Either you compromise, or you follow the path of the heart. I’m not convinced there’s a choice: you are not the driver at the wheel. It’s not actually a journey you can take unaided: it’s too difficult, and you have to go through too much, but you are helped along the way, given everything you need, just when it’s needed.
So, suffering brings a surrender to this help which can’t happen without it- I suffer little children to come unto me- in surrender, you unzip the man suit- the ego, the mind, which jealously guards its appropriation-your soul- and does so through the affliction of mind-based suffering- the self obsessed loop.
You can’t break out of this on your own: you open to the migratory path which takes you all the way. Part of the process of this recognition of suffering is to become conscious of it- see objectively your attachment to it, the working of the mind to keep you in it- and begin to recognise that Life is working in your best interests- Life is love in the deepest sense.

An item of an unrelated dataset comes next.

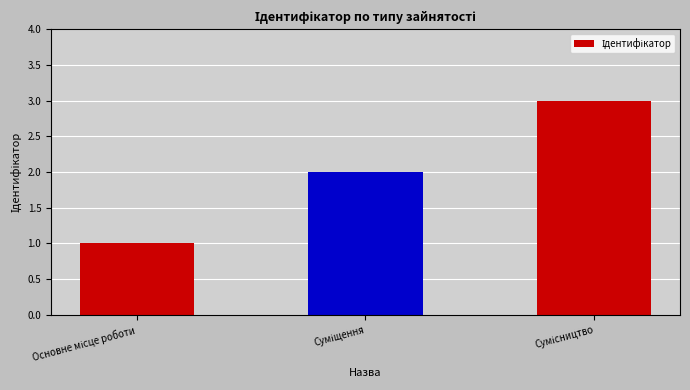

What is the greatest value displayed?

3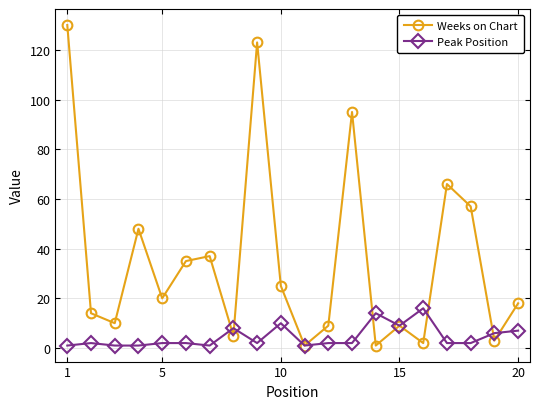

What is the value of the Weeks on Chart point at the 20th from the left?

18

So, you start to wear the cloak of the world more lightly- be in the world but not of it- this kind of consciousness means that you open to the avenues that Life is giving you -the migratory path- which might seem like failure in the eyes of the world but is the path of your salvation.
If you think about it, this also releases you from judgement- if, essentially, all there is is the path of the heart, then everything that has happened to you is a prompt to take you there- everyone who you think has ill-served you is an agent of this purpose, not an instrument of your suffering.
I can’t tell you how important this realisation is: if you think about it consciously, the blame and judgement you ascribe to other people which defines your life so much, is a mind forged manacle- to be released of this is a path out of suffering, and I would say is the principle teaching of Christianity.
When Christ said to turn the other cheek, he was talking about this: see that the things that have happened to you- the blame that you ascribe to people, and to yourself- is all, ultimately, the divine agent prompting you back to the path of the heart through the only route you have allowed yourself to take which is suffering and judgement.
Remember: suffering is an illusion- that sounds impossible because it has come to define ‘you’- but you are also the dragon fly, capable of flight. This is the path you are on, and you are at the crossroads of the crucifixion: trust in Life- the transformation will happen when you do so: that’s the cross you’re on.